Ce sont les enseignements tirés du marché du carbone issu du protocole de Kyoto, précurseur de l'accord de Paris, qui ne concernait que les objectifs de réduction des émissions de 37 pays industrialisés. Une étude réalisée en 2016 par la Commission européenne a révélé que la majorité des projets financés par le marché du carbone du protocole de Kyoto ne parvenaient probablement pas à réduire davantage les émissions de carbone.

"Il y a eu beaucoup de complications, disons, qui ont éclaté", a déclaré Christiana Figueres, qui dirigeait la Convention-cadre des Nations Unies sur les changements climatiques lors de l'adoption de l'accord de Paris. Le bord. Malgré les défis, Figueres a déclaré que le marché du carbone était productif. «Il est primordial de tirer des enseignements de cette expérience», dit-elle.

Mais tout le monde n'est pas convaincu que ces leçons ont été apprises. «Notre principal boeuf est avant tout que ces compensations de carbone et ces marchés du carbone ne cessent pas la pollution à la source», déclare Anthony Rogers-Wright à l'Alliance américaine pour la justice et la justice, qui préconisait l'inclusion des marchés du carbone dans l'accord de Paris. du tout. Il dit qu’il faut penser aux gains mondiaux en matière de réduction des émissions de gaz à effet de serre. Réduire la dépendance des pays vis-à-vis du pétrole et du gaz peut aussi avoir l’avantage supplémentaire de protéger les communautés lésées tout au long de la chaîne d’approvisionnement en combustibles fossiles. «Nous rejetons l’idée selon laquelle toute solution exigerait que certaines communautés soient traitées en permanence comme des sacrifices pour la production d’énergie», a déclaré Rogers-Wright.

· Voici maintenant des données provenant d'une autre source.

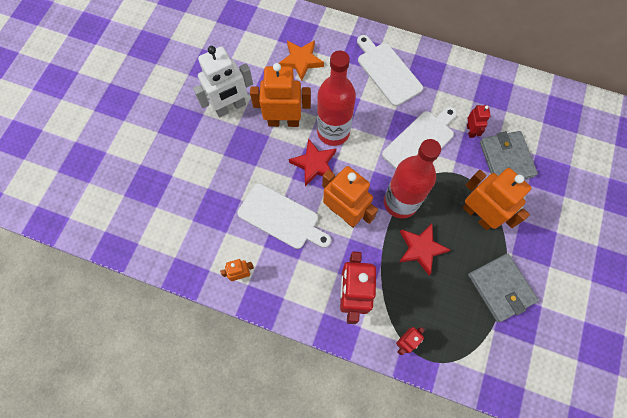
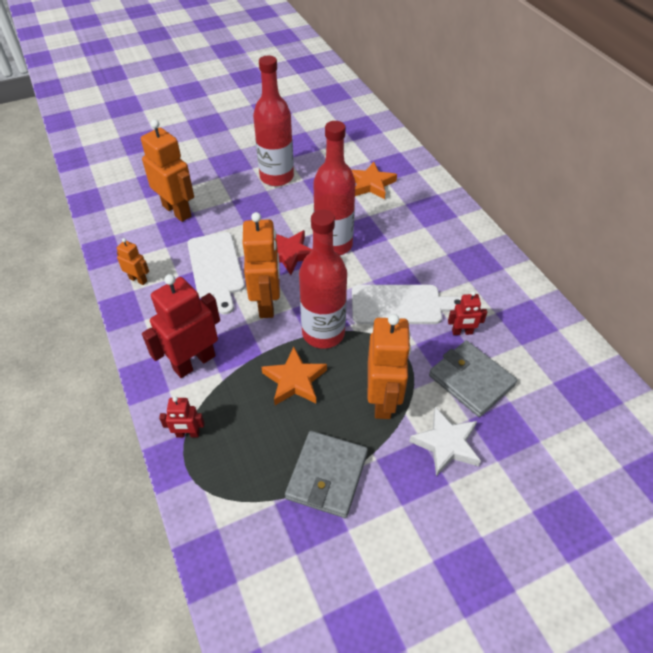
camera: 45 degrees right, 20 degrees down
(230, 107) = (276, 177): white robot -> red bottle
(283, 121) = (303, 211): orange robot -> orange robot (177, 211)
(387, 72) = (437, 237): white cutting board -> none
(421, 249) = (294, 380): red star -> orange star
(470, 131) = (462, 332): red robot -> red robot turned 45 degrees clockwise
(506, 159) = (471, 380): grey wallet -> grey wallet turned 75 degrees counterclockwise
(533, 210) = (446, 444): none -> white star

Selon le Groupe d'experts intergouvernemental sur l'évolution du climat de l'ONU, le temps presse pour réduire les émissions de gaz à effet de serre nécessaires pour éviter les catastrophes, et la plupart des pays n'en font pas encore assez. Les émissions de carbone continuent d'augmenter, augmentant de 4% depuis l'adoption de l'accord de Paris, selon une nouvelle étude publiée cette semaine. Dans ce contexte, il est urgent de faire en sorte que le monde entier s’unisse pour renoncer à son habitude en matière de combustibles fossiles – et que tout soit bien fait.

Toute décision prise par les délégués à Madrid sera probablement annoncée la semaine prochaine. À ce stade, les groupes des deux côtés du débat sur le marché du carbone auront une meilleure idée de l'avenir de ce système compliqué. Jusque-là, il est important de rappeler ce qui est en jeu dans ce débat politique. «Nos moyens de subsistance sont en jeu ici», déclare De Oro.